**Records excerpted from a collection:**
----------------

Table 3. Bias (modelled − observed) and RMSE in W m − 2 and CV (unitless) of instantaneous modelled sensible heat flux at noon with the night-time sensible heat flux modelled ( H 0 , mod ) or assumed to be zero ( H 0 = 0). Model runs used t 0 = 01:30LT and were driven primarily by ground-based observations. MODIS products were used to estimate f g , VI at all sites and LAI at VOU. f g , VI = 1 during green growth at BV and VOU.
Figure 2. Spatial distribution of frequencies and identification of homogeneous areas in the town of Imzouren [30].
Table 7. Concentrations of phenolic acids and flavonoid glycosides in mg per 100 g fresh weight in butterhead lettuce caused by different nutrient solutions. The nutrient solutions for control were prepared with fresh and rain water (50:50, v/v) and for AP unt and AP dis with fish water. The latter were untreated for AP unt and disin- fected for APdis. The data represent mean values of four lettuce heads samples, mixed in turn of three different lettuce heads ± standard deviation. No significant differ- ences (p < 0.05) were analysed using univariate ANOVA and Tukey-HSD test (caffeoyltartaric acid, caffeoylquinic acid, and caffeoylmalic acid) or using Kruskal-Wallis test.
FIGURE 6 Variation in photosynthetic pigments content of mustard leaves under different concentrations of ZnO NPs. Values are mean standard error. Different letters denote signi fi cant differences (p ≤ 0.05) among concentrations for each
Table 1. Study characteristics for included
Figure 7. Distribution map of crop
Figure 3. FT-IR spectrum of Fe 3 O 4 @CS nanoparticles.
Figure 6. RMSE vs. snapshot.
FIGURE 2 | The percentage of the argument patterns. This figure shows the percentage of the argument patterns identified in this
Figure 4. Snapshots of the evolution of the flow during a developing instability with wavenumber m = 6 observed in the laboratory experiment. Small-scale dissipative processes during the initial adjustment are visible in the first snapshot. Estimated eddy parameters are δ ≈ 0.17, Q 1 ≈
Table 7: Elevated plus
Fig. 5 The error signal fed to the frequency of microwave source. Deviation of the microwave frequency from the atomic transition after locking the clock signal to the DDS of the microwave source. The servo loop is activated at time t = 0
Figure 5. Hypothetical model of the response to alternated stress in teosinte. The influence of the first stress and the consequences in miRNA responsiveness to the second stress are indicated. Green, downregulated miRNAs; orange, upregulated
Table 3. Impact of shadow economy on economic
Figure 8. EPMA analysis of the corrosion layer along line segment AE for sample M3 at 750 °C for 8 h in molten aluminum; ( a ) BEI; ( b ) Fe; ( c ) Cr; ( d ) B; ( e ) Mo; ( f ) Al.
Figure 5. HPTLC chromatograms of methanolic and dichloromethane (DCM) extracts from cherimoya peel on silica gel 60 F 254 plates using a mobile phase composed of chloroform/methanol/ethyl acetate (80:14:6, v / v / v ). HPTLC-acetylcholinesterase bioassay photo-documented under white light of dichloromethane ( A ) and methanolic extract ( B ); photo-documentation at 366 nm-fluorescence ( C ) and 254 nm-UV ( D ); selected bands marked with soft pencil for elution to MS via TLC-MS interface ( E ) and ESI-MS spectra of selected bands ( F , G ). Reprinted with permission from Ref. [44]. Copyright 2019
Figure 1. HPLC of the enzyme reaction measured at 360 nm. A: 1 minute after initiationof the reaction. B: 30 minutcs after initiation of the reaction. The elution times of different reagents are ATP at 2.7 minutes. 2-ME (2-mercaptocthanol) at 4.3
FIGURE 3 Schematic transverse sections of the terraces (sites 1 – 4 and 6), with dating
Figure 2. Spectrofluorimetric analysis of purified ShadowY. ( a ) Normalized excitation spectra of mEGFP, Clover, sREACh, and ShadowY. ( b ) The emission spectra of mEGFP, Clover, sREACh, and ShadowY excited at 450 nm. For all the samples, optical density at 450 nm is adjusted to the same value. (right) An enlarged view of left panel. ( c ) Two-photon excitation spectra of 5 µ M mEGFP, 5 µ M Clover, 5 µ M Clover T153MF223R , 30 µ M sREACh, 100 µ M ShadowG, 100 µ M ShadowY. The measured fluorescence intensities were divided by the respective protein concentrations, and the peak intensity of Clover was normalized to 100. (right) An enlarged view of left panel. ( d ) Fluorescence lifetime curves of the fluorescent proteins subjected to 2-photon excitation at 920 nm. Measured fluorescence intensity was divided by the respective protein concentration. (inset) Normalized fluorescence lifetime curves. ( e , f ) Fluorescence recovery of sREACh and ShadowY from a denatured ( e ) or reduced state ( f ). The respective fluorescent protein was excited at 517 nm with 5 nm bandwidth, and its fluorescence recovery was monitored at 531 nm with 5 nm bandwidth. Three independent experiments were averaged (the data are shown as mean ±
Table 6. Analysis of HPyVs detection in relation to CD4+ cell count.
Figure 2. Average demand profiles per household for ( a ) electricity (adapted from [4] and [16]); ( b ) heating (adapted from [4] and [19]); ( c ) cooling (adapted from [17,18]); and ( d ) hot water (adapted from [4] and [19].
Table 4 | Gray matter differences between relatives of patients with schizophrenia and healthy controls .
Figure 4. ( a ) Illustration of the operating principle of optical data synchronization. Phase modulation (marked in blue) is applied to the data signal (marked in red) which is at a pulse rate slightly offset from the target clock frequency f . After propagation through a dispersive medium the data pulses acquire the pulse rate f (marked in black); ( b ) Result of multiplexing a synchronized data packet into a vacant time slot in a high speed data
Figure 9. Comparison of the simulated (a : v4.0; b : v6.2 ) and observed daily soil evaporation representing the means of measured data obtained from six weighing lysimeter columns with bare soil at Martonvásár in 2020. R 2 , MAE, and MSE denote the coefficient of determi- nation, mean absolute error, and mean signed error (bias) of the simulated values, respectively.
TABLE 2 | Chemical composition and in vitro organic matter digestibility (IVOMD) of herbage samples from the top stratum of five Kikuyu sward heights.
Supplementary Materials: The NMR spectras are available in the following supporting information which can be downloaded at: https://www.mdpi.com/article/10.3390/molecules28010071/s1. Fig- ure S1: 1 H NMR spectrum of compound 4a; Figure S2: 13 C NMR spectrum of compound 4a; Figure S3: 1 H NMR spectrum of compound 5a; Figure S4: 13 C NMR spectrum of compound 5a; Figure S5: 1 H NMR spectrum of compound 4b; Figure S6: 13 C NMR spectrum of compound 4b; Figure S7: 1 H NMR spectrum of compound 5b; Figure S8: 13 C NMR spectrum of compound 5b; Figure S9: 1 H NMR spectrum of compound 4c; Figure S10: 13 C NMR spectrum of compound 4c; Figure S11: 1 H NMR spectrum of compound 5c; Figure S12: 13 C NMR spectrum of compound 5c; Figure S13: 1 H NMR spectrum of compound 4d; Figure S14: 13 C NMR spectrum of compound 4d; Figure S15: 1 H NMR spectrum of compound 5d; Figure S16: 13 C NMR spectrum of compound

----------------

**WORK REQUEST:** Note each line of the entries that has "differences" in it, and copy those lines.

**ANSWER:**
FIGURE 6 Variation in photosynthetic pigments content of mustard leaves under different concentrations of ZnO NPs. Values are mean standard error. Different letters denote signi fi cant differences (p ≤ 0.05) among concentrations for each
Table 4 | Gray matter differences between relatives of patients with schizophrenia and healthy controls .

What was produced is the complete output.